Addio a Umberto Eco, un intellettuale libero da servilismi


Eco immagineIl professore se n’è andato. Ci ha lasciato più soli, con un mare di dubbi e di problemi mal posti. Ci maschereranno sicuramente le sue analisi, la sua ironia con cui  aiutava contro il mimetismo mondano; ci mancheranno soprattutto i suoi libri che avevano preso a tenerci compagnia a partire dagli anni Cinquanta con “Opera aperta”, “Diario minimo”, “Apocalittici e integrati”.
Agli alaudense (pochissimi) che allora seguivano la sua rubrica su “Il Verri” e che poi leggeranno la sua Bustina di Minerva, da tempo è uscito di mente che Umberto Eco è stato a Lodi nel 1965 al Circolo di Cultura Popolare, qualche mese dopo la pubblicazione da Bompiani del saggio Apocalittici e integrati sulle comunicazioni di massa. Qui, noi, ricordiamo quella serata con un pizzico di vanità, che dati gli anni trascorsi ci può anche stare dal momento che fummo proprio noi a presentarlo al Museo Civico di Lodi. Particolare che non conta niente oggi, mentre può significare che allora “cultura di massa” era una definizione d’ordine ideologico, contraria alla elaborazione “aristocratica” o borghese che la precedeva. E più curioso fu il fatto che il trentenne Eco mise allora in guardia la platea contro le frasi fatte e le autoillusioni. Seminate in parte dalla stessa informazione e industria culturale che dichiarava di produrre per la massa, di progettare una educazione di massa, mentre in realtà collaborava alla sola riduzione dei propri soggetti a massa.

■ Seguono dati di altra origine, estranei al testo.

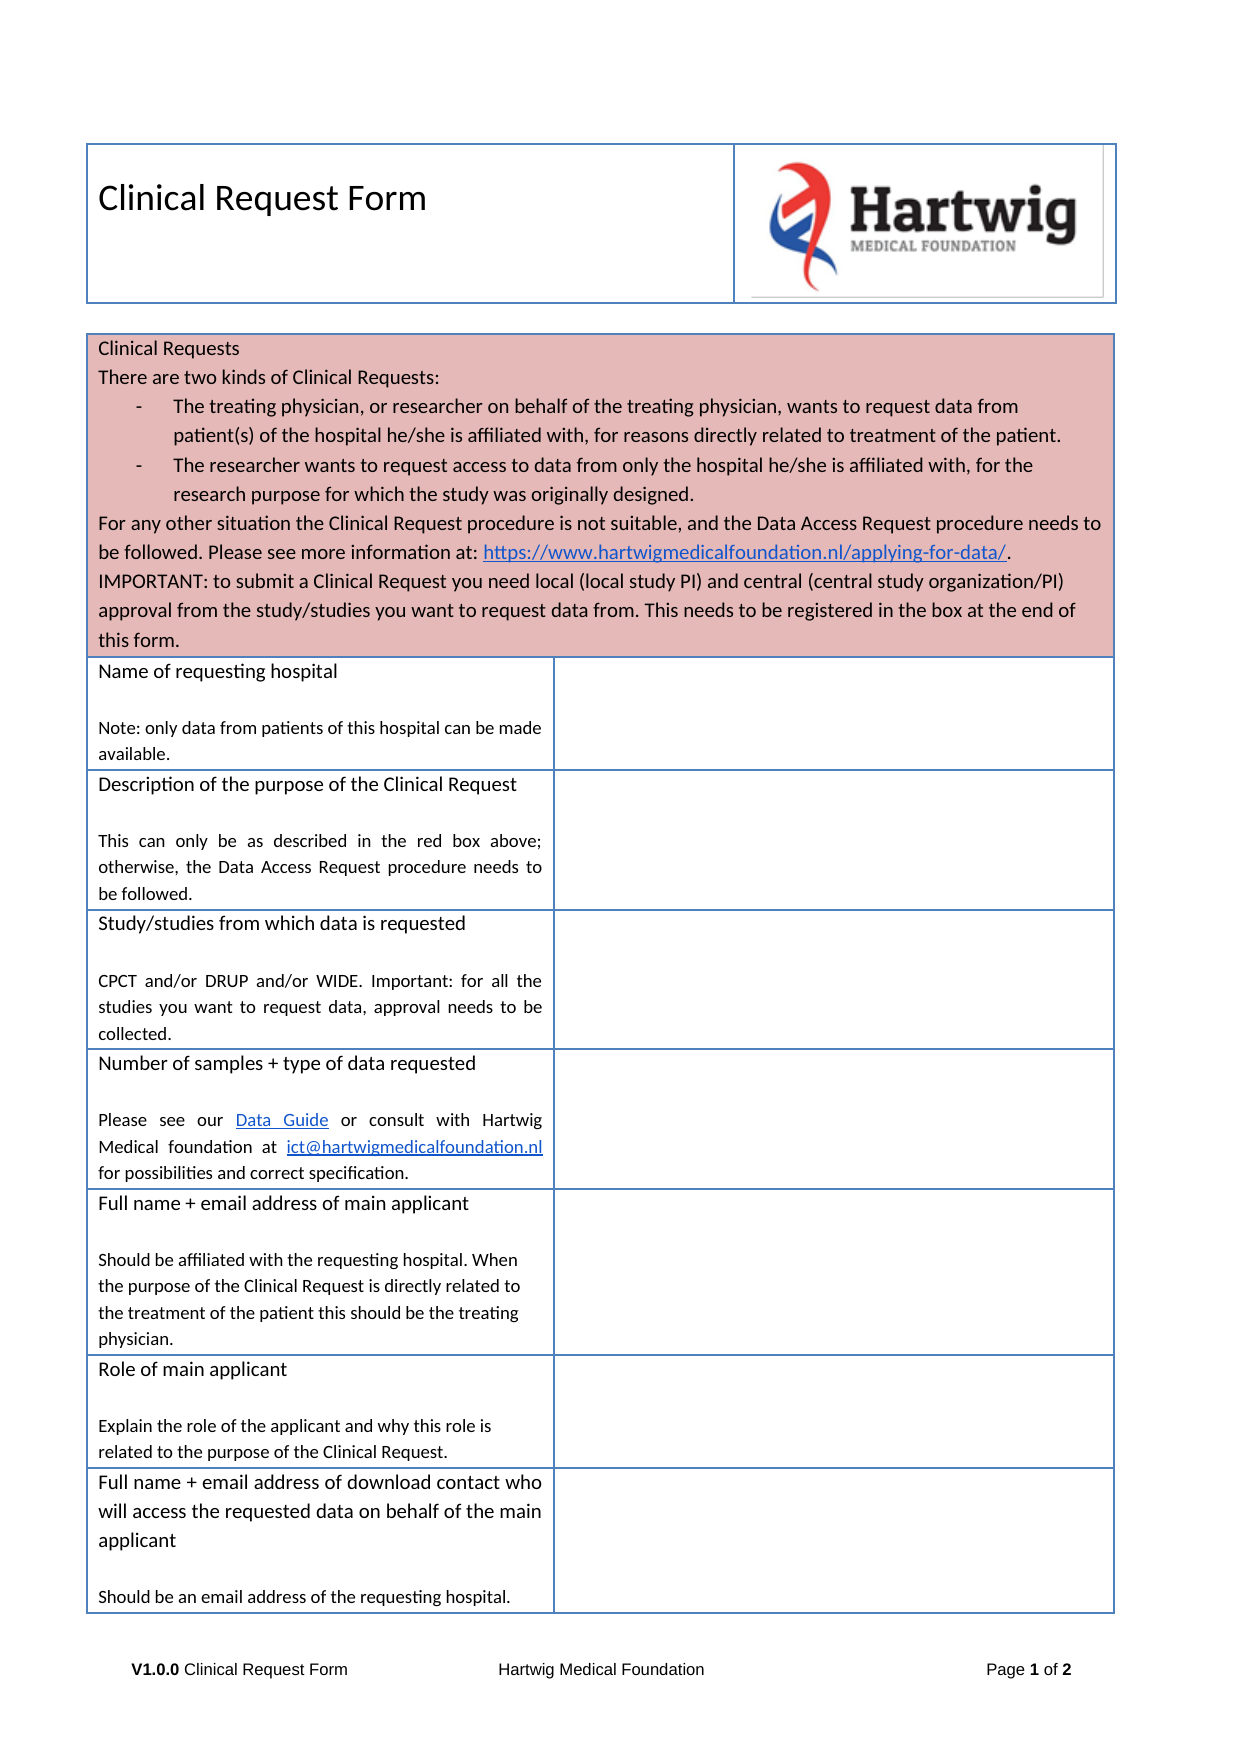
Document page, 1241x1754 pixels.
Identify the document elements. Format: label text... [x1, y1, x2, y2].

table_cell Study/studies from which data is requested CPCT and/or DRUP and/or WIDE. Important: for all the studies you want to request data, approval needs to be collected. [88, 911, 553, 1048]
table_header Clinical Requests There are two kinds of Clinical Requests: The treating physician, or researcher on behalf of the treating physician, wants to request data from patient(s) of the hospital he/she is affiliated with, for reasons directly related to treatment of the patient. The researcher wants to request access to data from only the hospital he/she is affiliated with, for the research purpose for which the study was originally designed. For any other situation the Clinical Request procedure is not suitable, and the Data Access Request procedure needs to be followed. Please see more information at: https://www.hartwigmedicalfoundation.nl/applying-for-data/. IMPORTANT: to submit a Clinical Request you need local (local study PI) and central (central study organization/PI) approval from the study/studies you want to request data from. This needs to be registered in the box at the end of this form. [88, 335, 1113, 656]
table_cell [555, 1356, 1113, 1467]
picture [751, 145, 1105, 299]
table_cell [555, 771, 1113, 908]
table_cell [555, 1050, 1113, 1188]
table_cell Full name + email address of main applicant Should be affiliated with the requesting hospital. When the purpose of the Clinical Request is directly related to the treatment of the patient this should be the treating physician. [88, 1190, 553, 1354]
table_cell Name of requesting hospital Note: only data from patients of this hospital can be made available. [88, 658, 553, 769]
table_cell [555, 658, 1113, 769]
table_cell Role of main applicant Explain the role of the applicant and why this role is related to the purpose of the Clinical Request. [88, 1356, 553, 1467]
table_cell Number of samples + type of data requested Please see our Data Guide or consult with Hartwig Medical foundation at ict@hartwigmedicalfoundation.nl for possibilities and correct specification. [88, 1050, 553, 1188]
table_cell [555, 1190, 1113, 1354]
table_header Clinical Request Form [88, 145, 733, 302]
table_cell [555, 1469, 1113, 1612]
table_header [735, 145, 1115, 302]
table_cell Description of the purpose of the Clinical Request This can only be as described in the red box above; otherwise, the Data Access Request procedure needs to be followed. [88, 771, 553, 908]
table_cell [555, 911, 1113, 1048]
table_cell Full name + email address of download contact who will access the requested data on behalf of the main applicant Should be an email address of the requesting hospital. [88, 1469, 553, 1612]
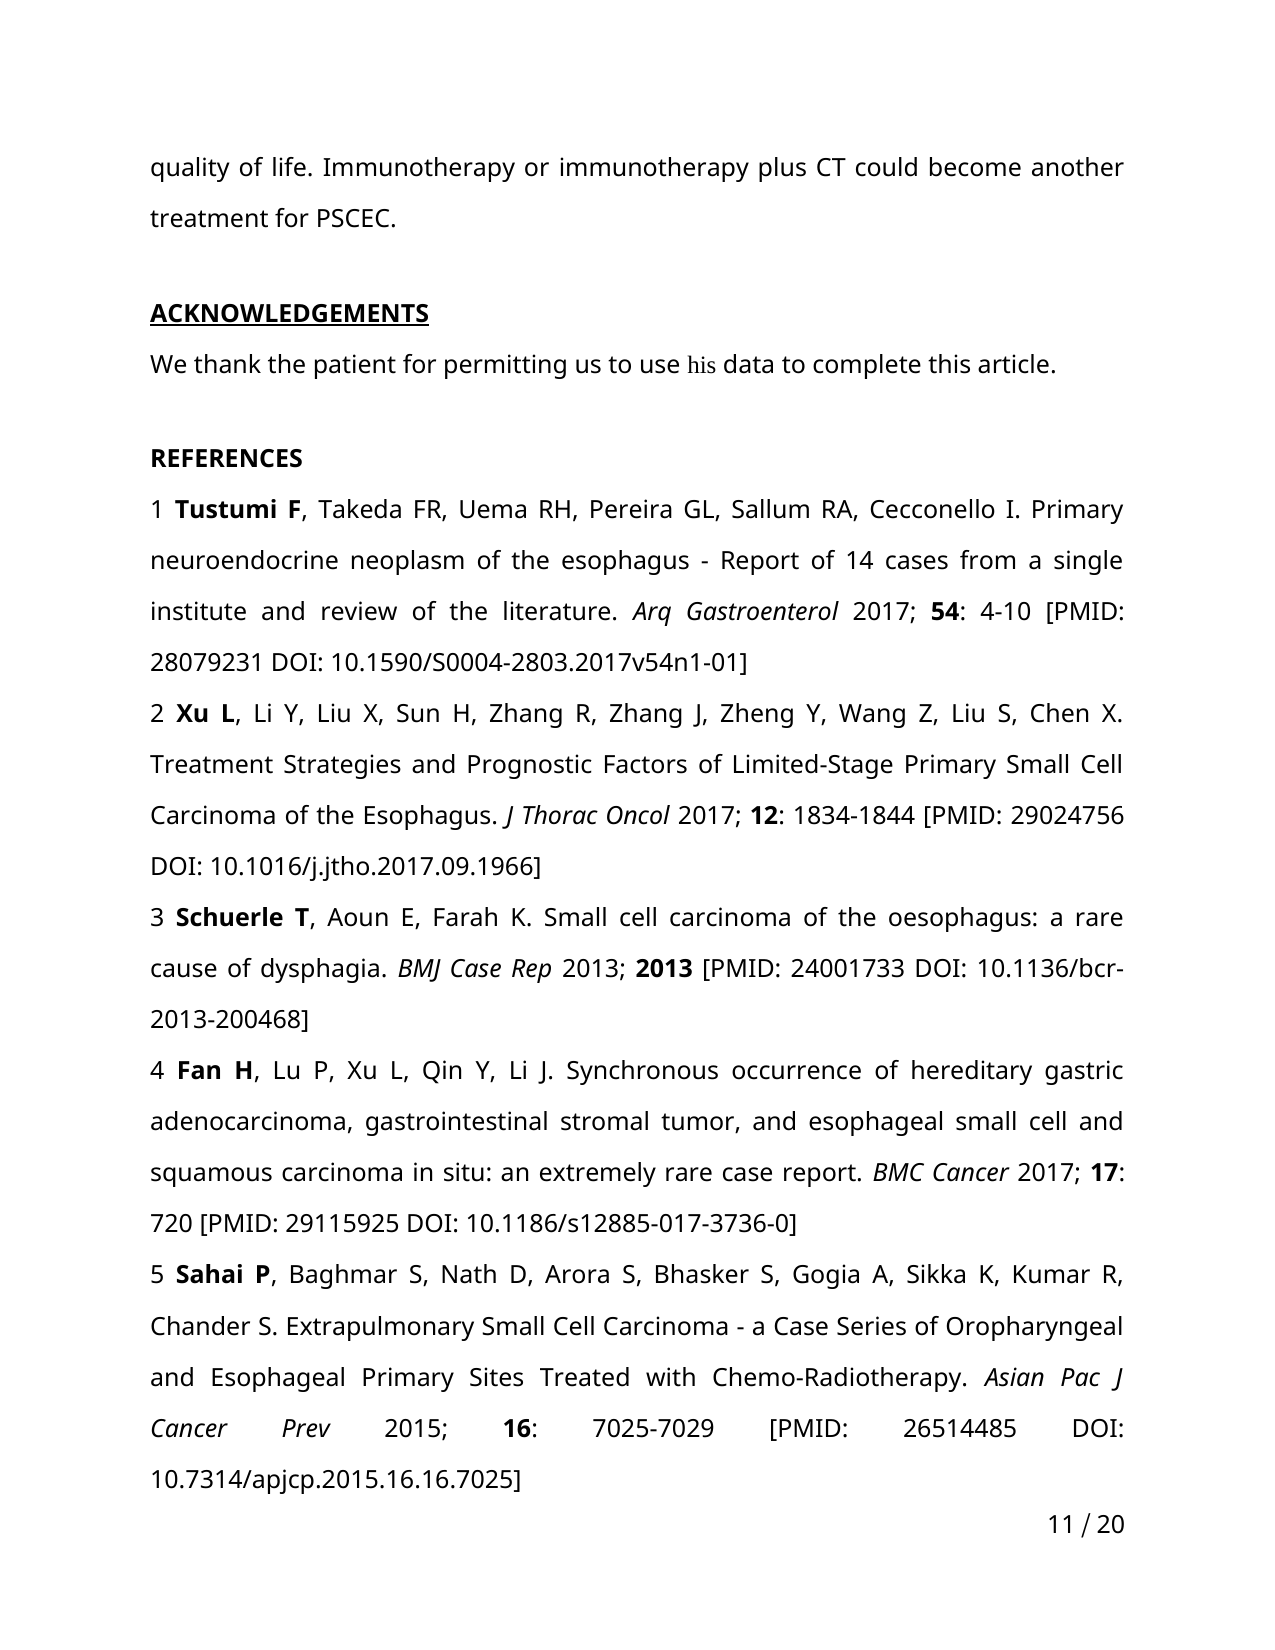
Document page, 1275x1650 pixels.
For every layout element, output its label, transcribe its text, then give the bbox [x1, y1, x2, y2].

text ACKNOWLEDGEMENTS [150, 295, 1125, 329]
text We thank the patient for permitting us to use his data to complete this article. [150, 346, 1125, 380]
text 1 Tustumi F, Takeda FR, Uema RH, Pereira GL, Sallum RA, Cecconello I. Primary neuroendocrine neoplasm of the esophagus - Report of 14 cases from a single institute and review of the literature. Arq Gastroenterol 2017; 54: 4-10 [PMID: 28079231 DOI: 10.1590/S0004-2803.2017v54n1-01] [150, 491, 1125, 679]
text 4 Fan H, Lu P, Xu L, Qin Y, Li J. Synchronous occurrence of hereditary gastric adenocarcinoma, gastrointestinal stromal tumor, and esophageal small cell and squamous carcinoma in situ: an extremely rare case report. BMC Cancer 2017; 17: 720 [PMID: 29115925 DOI: 10.1186/s12885-017-3736-0] [150, 1053, 1125, 1240]
text REFERENCES [150, 440, 1125, 474]
text 5 Sahai P, Baghmar S, Nath D, Arora S, Bhasker S, Gogia A, Sikka K, Kumar R, Chander S. Extrapulmonary Small Cell Carcinoma - a Case Series of Oropharyngeal and Esophageal Primary Sites Treated with Chemo-Radiotherapy. Asian Pac J Cancer Prev 2015; 16: 7025-7029 [PMID: 26514485 DOI: 10.7314/apjcp.2015.16.16.7025] [150, 1257, 1125, 1495]
text 2 Xu L, Li Y, Liu X, Sun H, Zhang R, Zhang J, Zheng Y, Wang Z, Liu S, Chen X. Treatment Strategies and Prognostic Factors of Limited-Stage Primary Small Cell Carcinoma of the Esophagus. J Thorac Oncol 2017; 12: 1834-1844 [PMID: 29024756 DOI: 10.1016/j.jtho.2017.09.1966] [150, 696, 1125, 883]
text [150, 150, 1125, 235]
text 3 Schuerle T, Aoun E, Farah K. Small cell carcinoma of the oesophagus: a rare cause of dysphagia. BMJ Case Rep 2013; 2013 [PMID: 24001733 DOI: 10.1136/bcr-2013-200468] [150, 900, 1125, 1036]
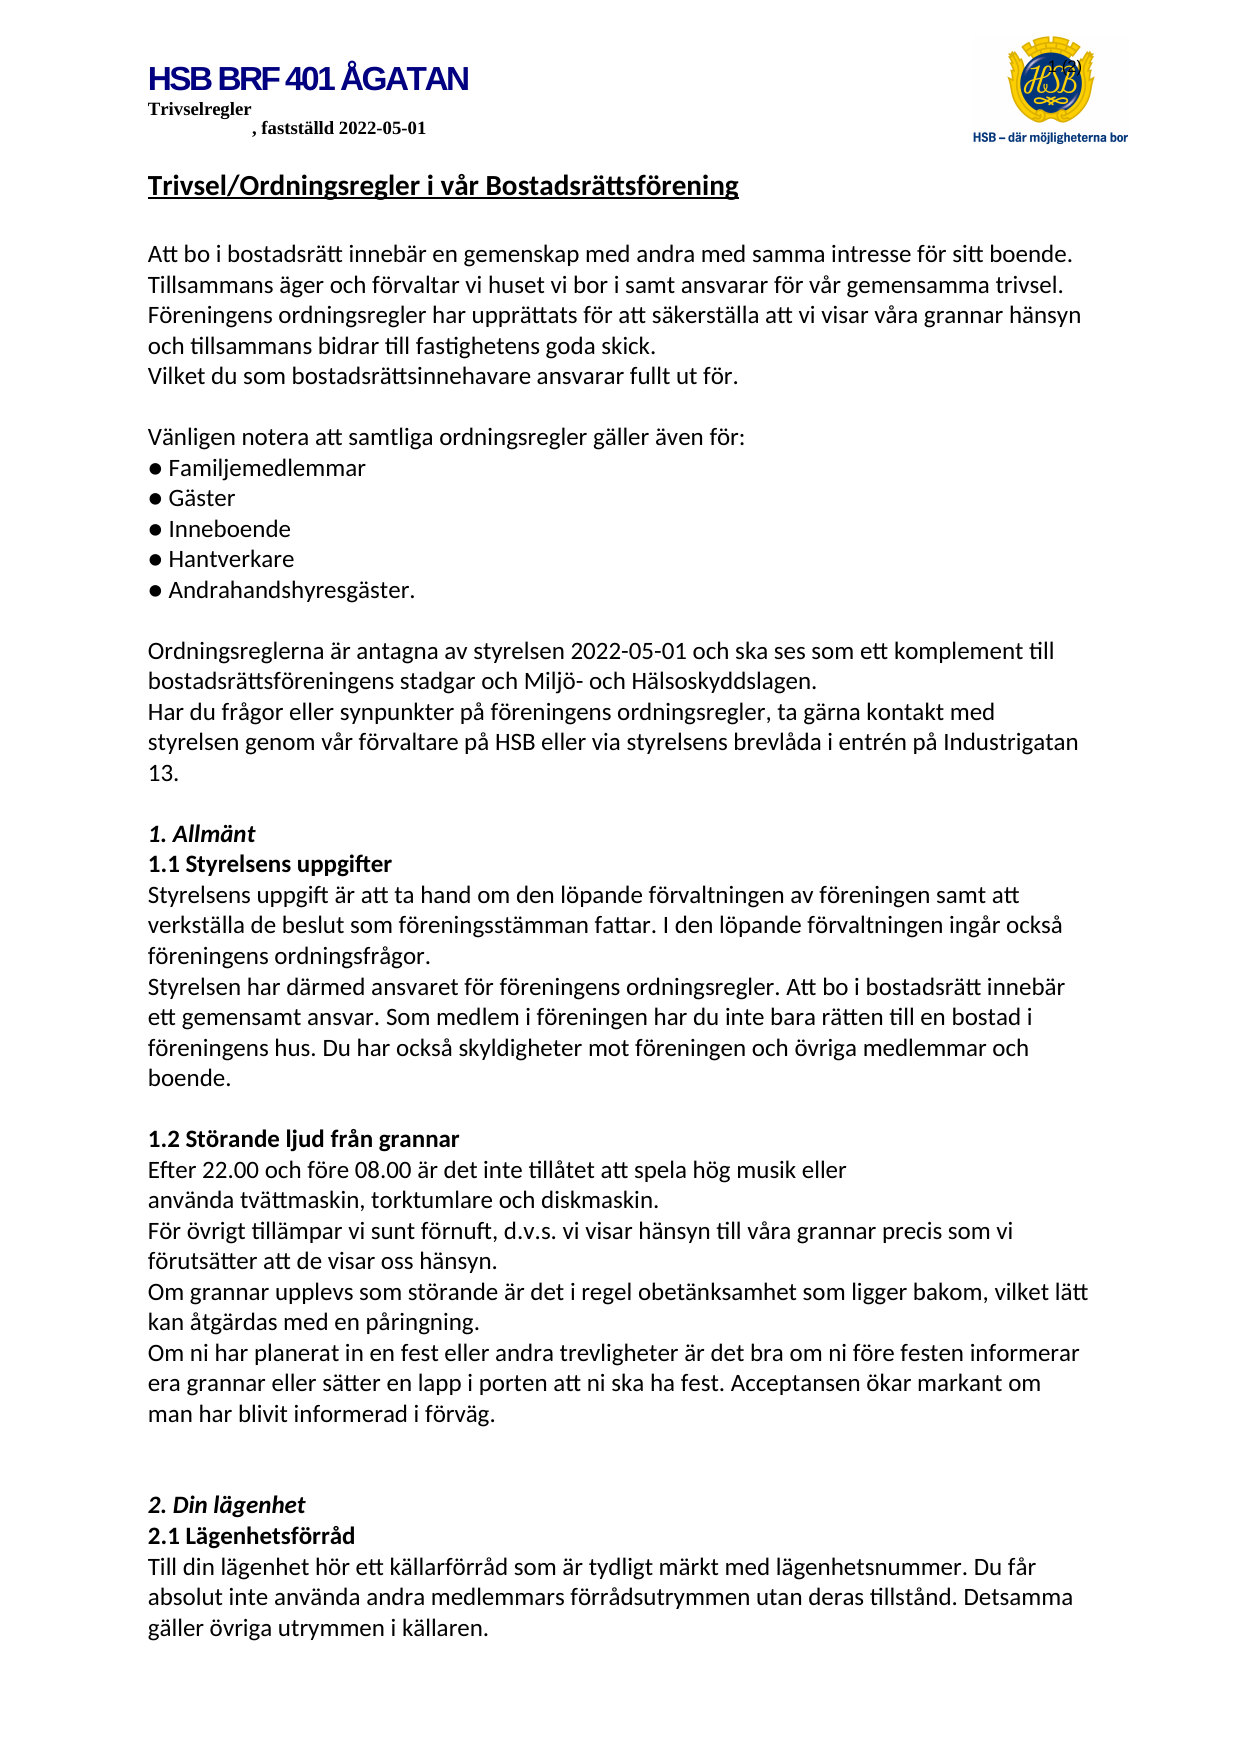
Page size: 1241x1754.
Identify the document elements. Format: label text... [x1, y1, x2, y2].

text ● Gäster [148, 482, 1092, 513]
text Har du frågor eller synpunkter på föreningens ordningsregler, ta gärna kontakt med styrelsen genom vår förvaltare på HSB eller via styrelsens brevlåda i entrén på Industrigatan 13. [148, 696, 1092, 788]
text ● Hantverkare [148, 543, 1092, 574]
text Efter 22.00 och före 08.00 är det inte tillåtet att spela hög musik eller [148, 1154, 1092, 1184]
text 1.2 Störande ljud från grannar [148, 1123, 1092, 1154]
text Om grannar upplevs som störande är det i regel obetänksamhet som ligger bakom, vilket lätt kan åtgärdas med en påringning. [148, 1276, 1092, 1337]
text Styrelsens uppgift är att ta hand om den löpande förvaltningen av föreningen samt att verkställa de beslut som föreningsstämman fattar. I den löpande förvaltningen ingår också föreningens ordningsfrågor. [148, 879, 1092, 971]
text Till din lägenhet hör ett källarförråd som är tydligt märkt med lägenhetsnummer. Du får absolut inte använda andra medlemmars förrådsutrymmen utan deras tillstånd. Detsamma gäller övriga utrymmen i källaren. [148, 1551, 1092, 1642]
text 2.1 Lägenhetsförråd [148, 1520, 1092, 1551]
text 1. Allmänt [148, 818, 1092, 849]
text För övrigt tillämpar vi sunt förnuft, d.v.s. vi visar hänsyn till våra grannar precis som vi förutsätter att de visar oss hänsyn. [148, 1215, 1092, 1276]
text använda tvättmaskin, torktumlare och diskmaskin. [148, 1184, 1092, 1215]
text Trivsel/Ordningsregler i vår Bostadsrättsförening [148, 167, 1092, 203]
picture [972, 35, 1129, 145]
text Att bo i bostadsrätt innebär en gemenskap med andra med samma intresse för sitt boende. Tillsammans äger och förvaltar vi huset vi bor i samt ansvarar för vår gemensamma trivsel. Föreningens ordningsregler har upprättats för att säkerställa att vi visar våra grannar hänsyn och tillsammans bidrar till fastighetens goda skick. [148, 238, 1092, 360]
text Ordningsreglerna är antagna av styrelsen 2022-05-01 och ska ses som ett komplement till bostadsrättsföreningens stadgar och Miljö- och Hälsoskyddslagen. [148, 635, 1092, 696]
text Om ni har planerat in en fest eller andra trevligheter är det bra om ni före festen informerar era grannar eller sätter en lapp i porten att ni ska ha fest. Acceptansen ökar markant om man har blivit informerad i förväg. [148, 1337, 1092, 1428]
text ● Andrahandshyresgäster. [148, 574, 1092, 604]
text 1.1 Styrelsens uppgifter [148, 849, 1092, 879]
text ● Inneboende [148, 513, 1092, 543]
text 2. Din lägenhet [148, 1489, 1092, 1520]
text Styrelsen har därmed ansvaret för föreningens ordningsregler. Att bo i bostadsrätt innebär ett gemensamt ansvar. Som medlem i föreningen har du inte bara rätten till en bostad i föreningens hus. Du har också skyldigheter mot föreningen och övriga medlemmar och boende. [148, 971, 1092, 1093]
text ● Familjemedlemmar [148, 452, 1092, 482]
text Vänligen notera att samtliga ordningsregler gäller även för: [148, 421, 1092, 452]
text Vilket du som bostadsrättsinnehavare ansvarar fullt ut för. [148, 360, 1092, 391]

In questi giorni tristi, giornali e telegiornali sono pieni di testimonianze persino noiose: tante attestazioni di ammirazione e di elogi MacDonald della sua creatività letteraria e della sua penetrazione analitica. A noi bastano “due parole”: il suo distacco ci ha procurato apprensione da subito. Umberto Eco aiutava a non smarrirsi nei fatti, nelle polemiche, a distinguere tra le tante formulazioni intellettualistiche e ideologiche e in quelle della cultura pragmatica. Aiutava a stare tra apocalittici e integrati, a capire l’universo della comunicazione di massa, a leggere le nuove forme della disciplinata “medianità”.  Di lui ci mancheranno tante cose: la vis polemica, le idee, l’ analizzare in concreto e con serenità, la chiarezza.